__Excerpt__:
# Calorie Levels to train well and lose weight



## brigsy (Jan 3, 2010)

Hi there, came across your site after you posted on Cagewarriors. Interesting stuff you have to say. I must admit I have read so much conflicting info on weight loss my head is spinning. Low carb, cycle carb, refeed days blah blah etc!

Some interesting methods of burning fat ie Burn the fat feed the muscle and UD 2.0 really only seem to apply to bodybuilders that don't need as much get up and go as someone like me that needs to survive a 1.5-2 hour BJJ class with 30 mins of sparring at the end. 1200 calories does not equal energy to fight! Anyhow, according to your advice to only deduct 20% from your base level will leave me with about 1900 to eat each day. Having done some reckoning I am going to give it a go but must admit I am worried that I will put on weight even though it is gonna be clean food! The macros have ended up at about 40 30 30 by accident really.

If it helps I am 37, 5.7 and looking to drop form about 79kg to around 70. I put weight on really easy but find it hard to shift. I think I may have been snookering myself by eating too little. I was eating about 1500 last week and did drop about 1.2 but training was tough and I think my body was grinding to a halt metabolism wise.

Anyway, lets give it two weeks and see what happens.


----------



## brigsy (Jan 3, 2010)

__Required tasks__:
1) Answer these questions using the forum post above.
(a) How long is the BJJ class the poster must get through?
(b) What weight does the poster want to go from, and to?
(c) About how many calories a day was the poster eating the previous week?
2) Substitute "wrestling" for "BJJ" and rewrite the forum post from "Hi there, came" to "by accident really.".
The rows that follow are separate material and have no connection to the text above.

__Record extracts__:
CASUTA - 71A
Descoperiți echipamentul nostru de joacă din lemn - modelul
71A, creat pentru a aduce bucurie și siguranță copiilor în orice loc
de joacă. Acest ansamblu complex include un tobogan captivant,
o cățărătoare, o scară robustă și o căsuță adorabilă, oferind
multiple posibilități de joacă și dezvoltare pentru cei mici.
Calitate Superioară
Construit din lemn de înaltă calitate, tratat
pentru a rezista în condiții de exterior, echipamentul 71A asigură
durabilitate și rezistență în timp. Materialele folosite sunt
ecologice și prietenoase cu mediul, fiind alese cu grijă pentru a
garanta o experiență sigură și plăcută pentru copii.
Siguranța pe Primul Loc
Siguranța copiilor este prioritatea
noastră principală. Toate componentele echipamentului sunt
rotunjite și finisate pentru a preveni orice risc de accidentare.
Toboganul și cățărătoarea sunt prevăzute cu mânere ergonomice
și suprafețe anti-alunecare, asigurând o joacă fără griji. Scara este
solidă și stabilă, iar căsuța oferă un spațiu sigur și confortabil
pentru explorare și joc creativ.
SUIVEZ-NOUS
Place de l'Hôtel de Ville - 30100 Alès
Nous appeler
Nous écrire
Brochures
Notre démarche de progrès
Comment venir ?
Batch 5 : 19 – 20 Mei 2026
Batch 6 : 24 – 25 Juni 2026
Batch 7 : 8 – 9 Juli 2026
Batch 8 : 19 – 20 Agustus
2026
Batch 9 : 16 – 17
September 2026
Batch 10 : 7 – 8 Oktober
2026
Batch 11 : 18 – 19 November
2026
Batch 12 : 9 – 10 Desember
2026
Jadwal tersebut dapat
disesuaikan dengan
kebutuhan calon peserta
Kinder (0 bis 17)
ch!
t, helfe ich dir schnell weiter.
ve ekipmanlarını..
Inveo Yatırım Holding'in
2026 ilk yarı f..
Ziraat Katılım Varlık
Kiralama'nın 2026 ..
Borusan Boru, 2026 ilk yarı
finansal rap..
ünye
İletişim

__Answers by item__:
1)
(a) 1.5 to 2 hours, with 30 minutes of sparring at the end.
(b) From about 79kg to around 70.
(c) About 1500.

2)
Hi there, came across your site after you posted on Cagewarriors. Interesting stuff you have to say. I must admit I have read so much conflicting info on weight loss my head is spinning. Low carb, cycle carb, refeed days blah blah etc!

Some interesting methods of burning fat ie Burn the fat feed the muscle and UD 2.0 really only seem to apply to bodybuilders that don't need as much get up and go as someone like me that needs to survive a 1.5-2 hour wrestling class with 30 mins of sparring at the end. 1200 calories does not equal energy to fight! Anyhow, according to your advice to only deduct 20% from your base level will leave me with about 1900 to eat each day. Having done some reckoning I am going to give it a go but must admit I am worried that I will put on weight even though it is gonna be clean food! The macros have ended up at about 40 30 30 by accident really.